One point to consider is that the bird food itself was in a transparent perspex tube, which is totally unlike any natural material. So when it comes down to it, are some animals, at least mammals and birds, over-endowed with grey matter when it comes to their usual environment, only utilising more of their potential when faced with artificial materials? Or do the challenges and rewards of being an urban sophisticate cause an increase in neurological activity or actual physiology? The latter gets my vote, if only for the evidence that supports this in human development. After all, the archaeological record suggests that modern humans and our ancestral/cousin species experienced an incredibly slow rate of technological development, with rapid increases only coming after disastrous setbacks such as the population bottleneck around 70,000 years ago, probably following a decade-long volcanic winter.

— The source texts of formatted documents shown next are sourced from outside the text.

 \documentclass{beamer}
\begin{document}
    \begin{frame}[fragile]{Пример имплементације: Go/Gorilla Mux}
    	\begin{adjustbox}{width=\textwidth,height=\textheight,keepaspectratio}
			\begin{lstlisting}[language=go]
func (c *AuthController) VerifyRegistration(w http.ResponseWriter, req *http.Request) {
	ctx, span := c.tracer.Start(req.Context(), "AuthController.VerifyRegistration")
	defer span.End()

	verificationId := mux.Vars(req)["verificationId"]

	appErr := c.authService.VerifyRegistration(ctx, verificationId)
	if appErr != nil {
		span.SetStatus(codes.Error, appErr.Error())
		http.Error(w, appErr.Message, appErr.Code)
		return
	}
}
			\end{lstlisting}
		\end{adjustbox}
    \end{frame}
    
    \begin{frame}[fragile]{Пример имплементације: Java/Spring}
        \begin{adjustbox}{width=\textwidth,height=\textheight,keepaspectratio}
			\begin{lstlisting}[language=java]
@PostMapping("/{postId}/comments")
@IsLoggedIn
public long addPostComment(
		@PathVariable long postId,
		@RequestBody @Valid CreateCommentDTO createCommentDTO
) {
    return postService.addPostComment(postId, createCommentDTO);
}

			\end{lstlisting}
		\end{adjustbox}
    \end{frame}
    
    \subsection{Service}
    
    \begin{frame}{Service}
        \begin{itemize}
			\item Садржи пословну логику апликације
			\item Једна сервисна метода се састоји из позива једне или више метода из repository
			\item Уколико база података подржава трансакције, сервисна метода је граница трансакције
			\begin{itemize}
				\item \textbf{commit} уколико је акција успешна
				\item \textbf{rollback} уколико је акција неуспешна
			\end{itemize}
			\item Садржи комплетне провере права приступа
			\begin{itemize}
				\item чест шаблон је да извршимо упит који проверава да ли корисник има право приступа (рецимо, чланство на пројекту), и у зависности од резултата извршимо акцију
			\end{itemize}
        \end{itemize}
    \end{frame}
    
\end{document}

Experiments using rats in mazes over the past eighty years seem to agree with this thesis. However, there are clearly limits to animals' ability to learn new cognitive skills if they don't have time for repeated interactions, which may explain why most young foxes' first encounter with vehicular traffic is also their last. As for the BBC Science News report I mentioned earlier, research shows that birds with comparatively larger brain to body size ratios are those found to thrive in an urban environment. So it isn't all nature red in tooth and claw after all, but at least on occasion a case of brain over brawn for the city slickers.

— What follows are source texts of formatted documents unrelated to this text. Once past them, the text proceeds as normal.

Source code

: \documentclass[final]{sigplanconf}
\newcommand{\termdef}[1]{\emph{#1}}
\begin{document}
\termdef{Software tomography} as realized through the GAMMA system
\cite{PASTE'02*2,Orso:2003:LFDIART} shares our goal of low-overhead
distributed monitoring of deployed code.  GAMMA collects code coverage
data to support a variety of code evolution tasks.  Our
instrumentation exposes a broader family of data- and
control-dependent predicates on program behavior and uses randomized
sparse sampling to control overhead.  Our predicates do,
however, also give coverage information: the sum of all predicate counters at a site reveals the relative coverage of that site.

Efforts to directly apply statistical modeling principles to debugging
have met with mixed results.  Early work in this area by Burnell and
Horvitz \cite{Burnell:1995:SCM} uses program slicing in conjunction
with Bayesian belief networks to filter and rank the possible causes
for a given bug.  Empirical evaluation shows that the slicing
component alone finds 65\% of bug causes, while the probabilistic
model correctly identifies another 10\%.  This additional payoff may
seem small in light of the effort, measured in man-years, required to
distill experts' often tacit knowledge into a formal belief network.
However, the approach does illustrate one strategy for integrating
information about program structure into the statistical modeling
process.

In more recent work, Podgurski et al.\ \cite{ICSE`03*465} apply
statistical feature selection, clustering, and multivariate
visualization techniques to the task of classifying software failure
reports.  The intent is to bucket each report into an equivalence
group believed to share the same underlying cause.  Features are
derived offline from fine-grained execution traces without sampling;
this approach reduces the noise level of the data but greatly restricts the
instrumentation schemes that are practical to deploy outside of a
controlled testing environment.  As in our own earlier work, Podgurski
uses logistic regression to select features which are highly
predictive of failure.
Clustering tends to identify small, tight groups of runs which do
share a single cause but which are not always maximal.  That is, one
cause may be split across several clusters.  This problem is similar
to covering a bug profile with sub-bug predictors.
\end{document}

Finally, I ought to mention a series of scare stories over the past year about another urban coloniser that seems to be returning after half a century's absence, namely the Cimicidae family of bloodsucking insects. With many of us using weaker laundry detergents at lower water temperatures, some researchers are predicting an imminent global pandemic of these unpleasant critters. So please be careful at night, and don't let the bed bugs bite!